I shield my eyes from the sun to look over at him. “Well, he’s under contract, first of all. I’d have to pay out the ass to get rid of him, and he hired everyone else who works for me, so untangling it would be a mess.” Saying this out loud makes my situation seem even more hopeless.

“Except you weren’t drunk,” he says. “When you fell. It was a panic attack, right? So why are you allowing him and everyone else to act like you’re a problem?”

I hitch a shoulder in lieu of answering. I don’t mind that he knows, but the whole thing is embarrassing. “I’d rather let everyone think I’m a drunk than a complete nutcase. At least drunks can be cured.”

“Having panic attacks doesn’t make you a nutcase,” he says. “There are worse ways to cope with stress. And, by the way, I’m really curious to hear what you think the expression live off the land means. Because I doubt there are hot stone massages or mai tais.”

“Stones are from the land and I could build a fire to heat them,” I reply with a grin. “Stop killing my dream in its infancy. To clarify, though, I’m not talking some kind of Castaway scenario where a volleyball is my only friend. I’d rely on my money a little.”

He raises a brow. “While living off the land. Land like…this? A nice hotel with room service?”

“It’s on land, isn’t it?” I ask, grinning.

He laughs, his blue eyes bright and completely free of contempt, his smile wide and almost affectionate. I wonder what he’d do if I woke him at four AM, telling him my world is falling apart. I’m not sure anyone can make it better, but I suspect he’d really do his best.





At ten-thirty, I meet the Baileys down at the valet stand to ride to Diamond Head. Jim has rented an oversized Jeep that manages to fit all of us, but that’s pretty much the only part of the trip that goes according to plan.

At the convenience store, we are mobbed by teenage girls wanting autographs. Josh winds up pulling me out, barreling through the crowd like a lineman. We get to Diamond Head, which—disappointingly—is not a dormant volcano, but a volcanic crater, meaning there’s not even a chance it will explode. And we haven’t even started to head up the path before I’m posing for pics and signing things again, listening patiently while one chick lists the songs on my last album she didn’t care for.

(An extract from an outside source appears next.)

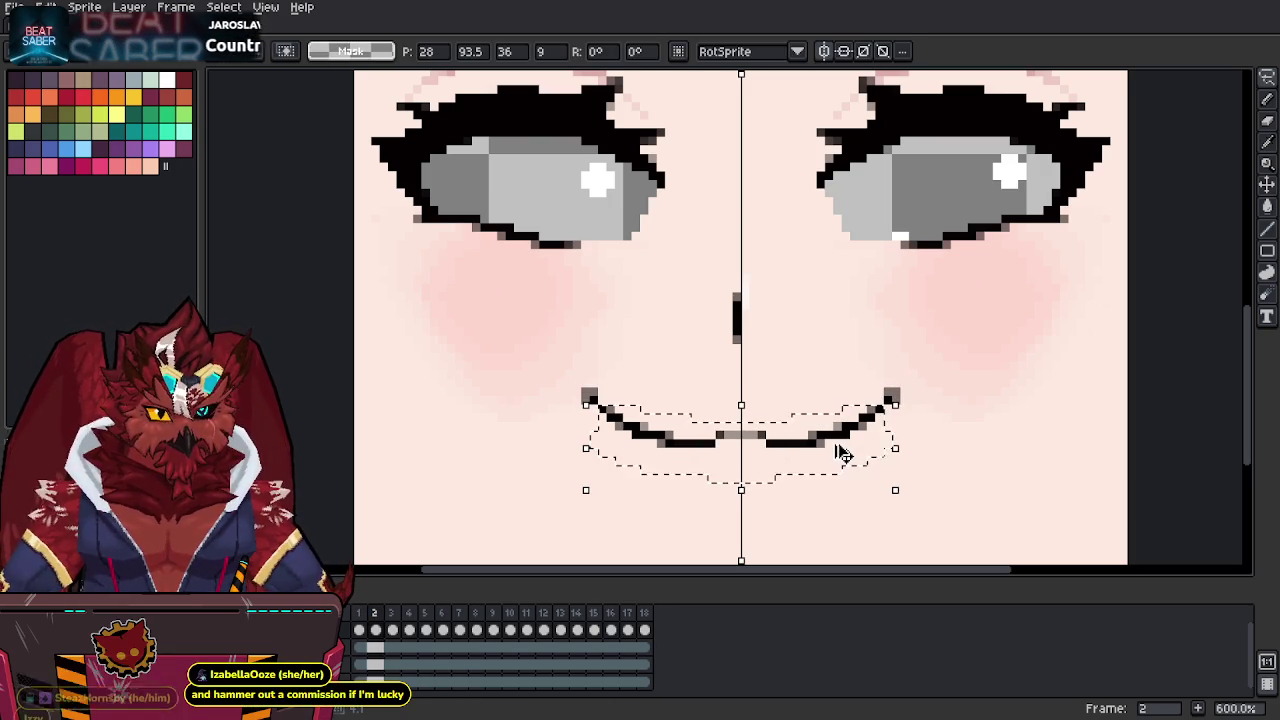
pyautogui.press('ctrl+d')
# Export the faces sprite sheet from the export dialog.
pyautogui.press('i')
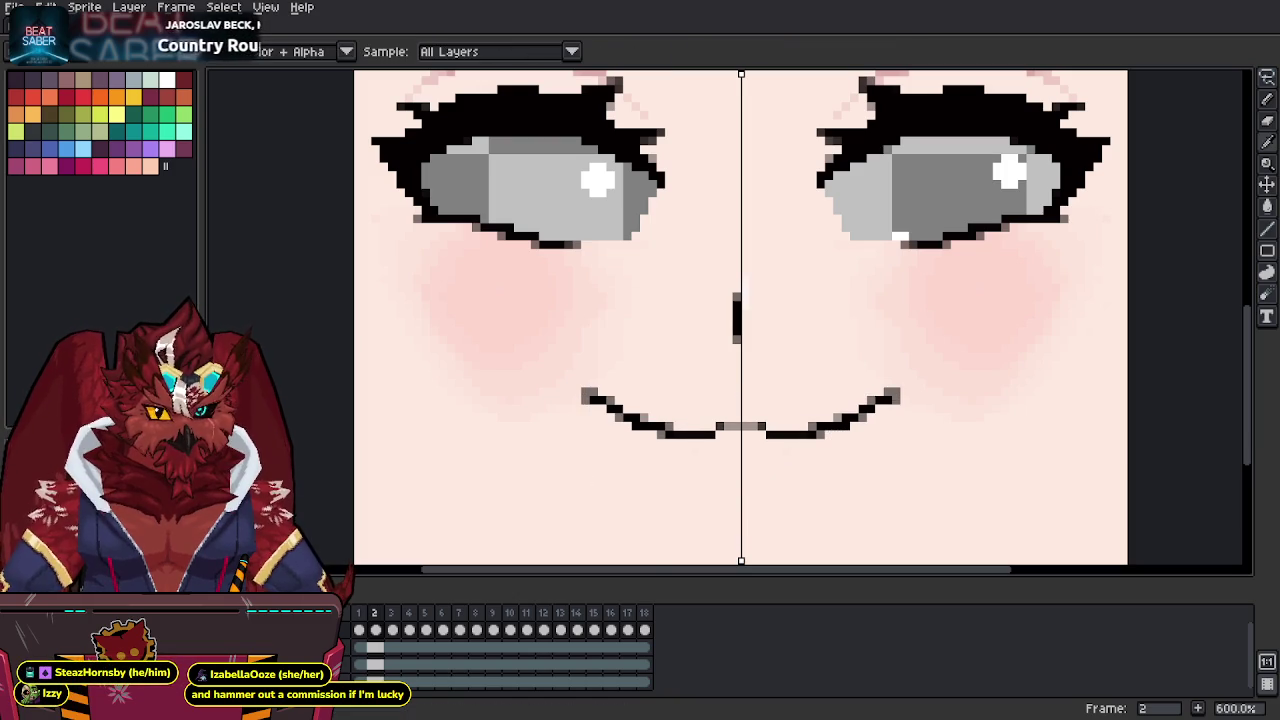
pyautogui.press('ctrl+e')
pyautogui.click(1016, 500)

“Your face looks thinner on camera,” someone else says. “Is it contour? Or are they using Photoshop?”

“Can we go?” barks Josh, stepping between us. He successfully separates me from the crowd, and shepherds me up the trail away from them before walking ahead with Sloane.

I’m in back with Beth, who’s moving slowly, while Jim trails behind us, slower still, when I see a group of teens coming down the trail, and feel that too-familiar panic in my chest. At the entrance, I could still escape. But up on that trail, which is about to narrow, anything can go wrong. Sweat dots my brow, slides between my shoulder blades.

“I can’t,” I whisper.

I can’t handle being surrounded, not being able to get away. I can’t handle having a panic attack with everyone watching.

Beth stops. “What’s wrong?”

“I can’t deal with this,” I whisper. “Finish the hike, okay? I’ll be fine. I’m just going to meet you at the hotel.”